The State Board’s challenge is how to write regulations to deal with districts that defy the intent of the law or, potentially, parents signing a petition based on bad information or false accusations.
The draft regulations would require that parents be notified at the start of the school year that the school is eligible for a Parent Trigger petition and that the options be explained. Outside organizers, like Parent Revolution, would have to be identified on the petition. The regs suggest that the parents be referred to a State Department of Education website explaining the restructuring alternatives, although the Department wouldn’t be required to create the site.
The regs would prohibit threats, harassment, and intimidation against parents, school staff, organizers, and community members; there have been allegations of abuse in the McKinley case. The ACSA-Parent Trigger group would go further and ban the use of school and district resources in influencing a decision. They would also require signature gatherers to abide by school hours and sign-in regulations. They would put a deadline on further signature gathering once the petition is submitted. And they would require that petitions include the names of lead petitioners, whom the district could contact to help verify signatures of parents – a smart suggestion that could alleviate tensions between parents and the school.
The draft regs require no informational hearing at any point in the process. There is a need for one, but the challenge would be how to ensure a meeting would be run fairly and objectively, assuming a breakdown in trust between parents and the district. Having a third party, like a county office of education, run a hearing or oversee the signature verification would require a change in law.
Parents can pick choice of reform
Parent petitioners have the right to demand which structural change the district should adopt, whether it’s closing down the school, converting to a charter, replacing half the staff and the principal, or adopting the broad “transformation” strategy with a menu of reforms. The McKinley parents have presented a charter petition for Celerity Education Group, which runs charters in the Los Angeles area, to take over their school.
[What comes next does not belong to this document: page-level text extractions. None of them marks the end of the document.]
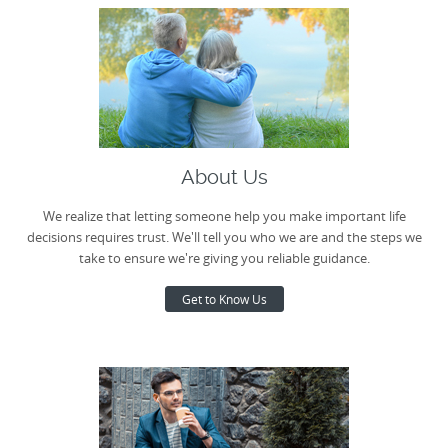
About Us
We realize that letting someone help you make important life
decisions requires trust. We'll tell you who we are and the steps we
take to ensure we're giving you reliable guidance.
Get to Know Us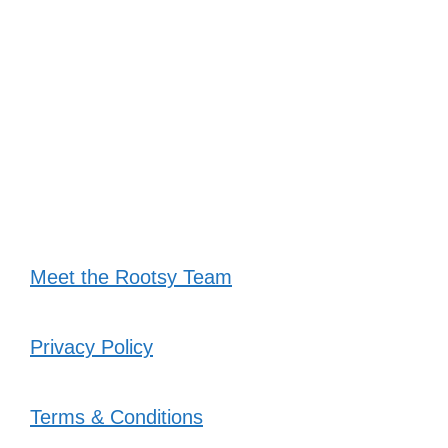
Meet the Rootsy Team
Privacy Policy
Terms & Conditions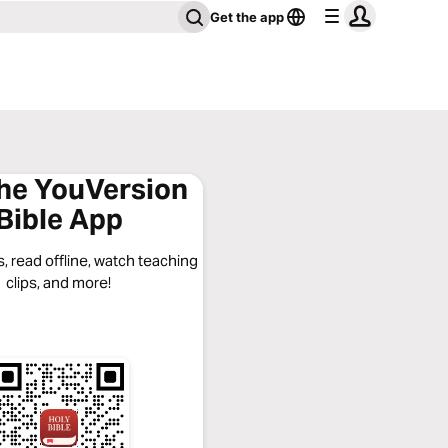
Get the app
the YouVersion
Bible App
, read offline, watch teaching
clips, and more!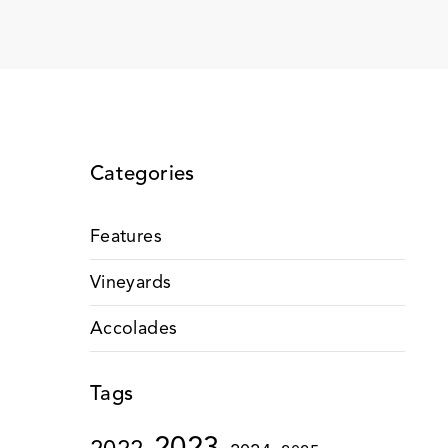
Categories
Features
Vineyards
Accolades
Tags
2023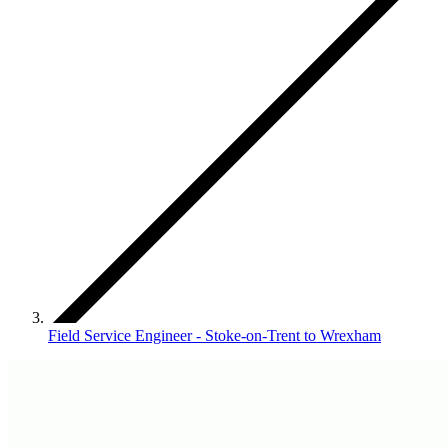
Field Service Engineer - Stoke-on-Trent to Wrexham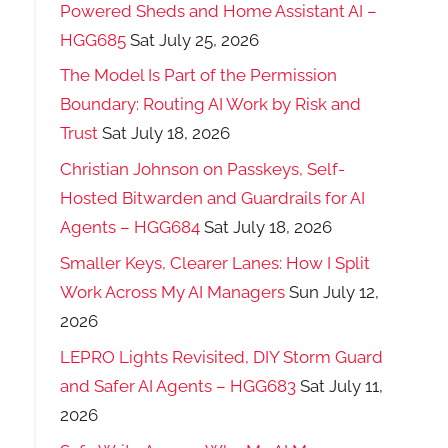
Powered Sheds and Home Assistant AI –
HGG685
Sat July 25, 2026
The Model Is Part of the Permission
Boundary: Routing AI Work by Risk and
Trust
Sat July 18, 2026
Christian Johnson on Passkeys, Self-
Hosted Bitwarden and Guardrails for AI
Agents – HGG684
Sat July 18, 2026
Smaller Keys, Clearer Lanes: How I Split
Work Across My AI Managers
Sun July 12,
2026
LEPRO Lights Revisited, DIY Storm Guard
and Safer AI Agents – HGG683
Sat July 11,
2026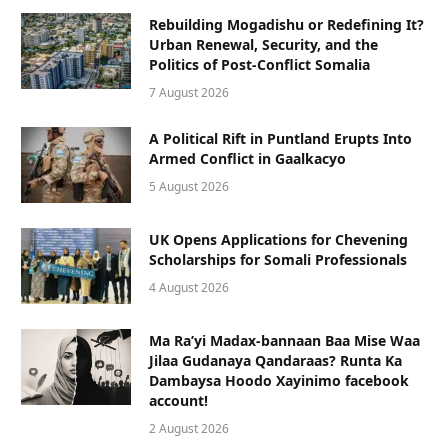
Rebuilding Mogadishu or Redefining It?
Urban Renewal, Security, and the
Politics of Post-Conflict Somalia
7 August 2026
A Political Rift in Puntland Erupts Into
Armed Conflict in Gaalkacyo
5 August 2026
UK Opens Applications for Chevening
Scholarships for Somali Professionals
4 August 2026
Ma Ra’yi Madax-bannaan Baa Mise Waa
Jilaa Gudanaya Qandaraas? Runta Ka
Dambaysa Hoodo Xayinimo facebook
account!
2 August 2026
Under the draft regulations, a school board could choose another option but it would have to say so in writing. Parent Revolution wants to impose a high legal burden to override the parents’ preference. ACSA and other groups want to give districts more discretion. Regardless, the proposed charter school would have to go through the normal process for approving any charter school.
Superintendent of Public Instruction Tom Torlakson created a large group of more than a dozen parties to guide the Department in revising the regulations for the State Board. It met twice. A similar group could be created to suggest revisions to the Parent Trigger law that regulations alone couldn’t fix. Julia Brownley, a Santa Monica Democrat who chairs the Assembly Education Committee, has created AB 203 for that purpose.
But Ben Austin, a former State School Board member and executive director of Parent Trigger, has made it clear that his group doesn’t trust that Brownley, who opposed the original law, would be a fair arbitrator. And he suspects that the California Teachers Association would attempt to weaken the law. For now, the action lies with the State Board, with the courts, the Legislature – or both – lying in wait.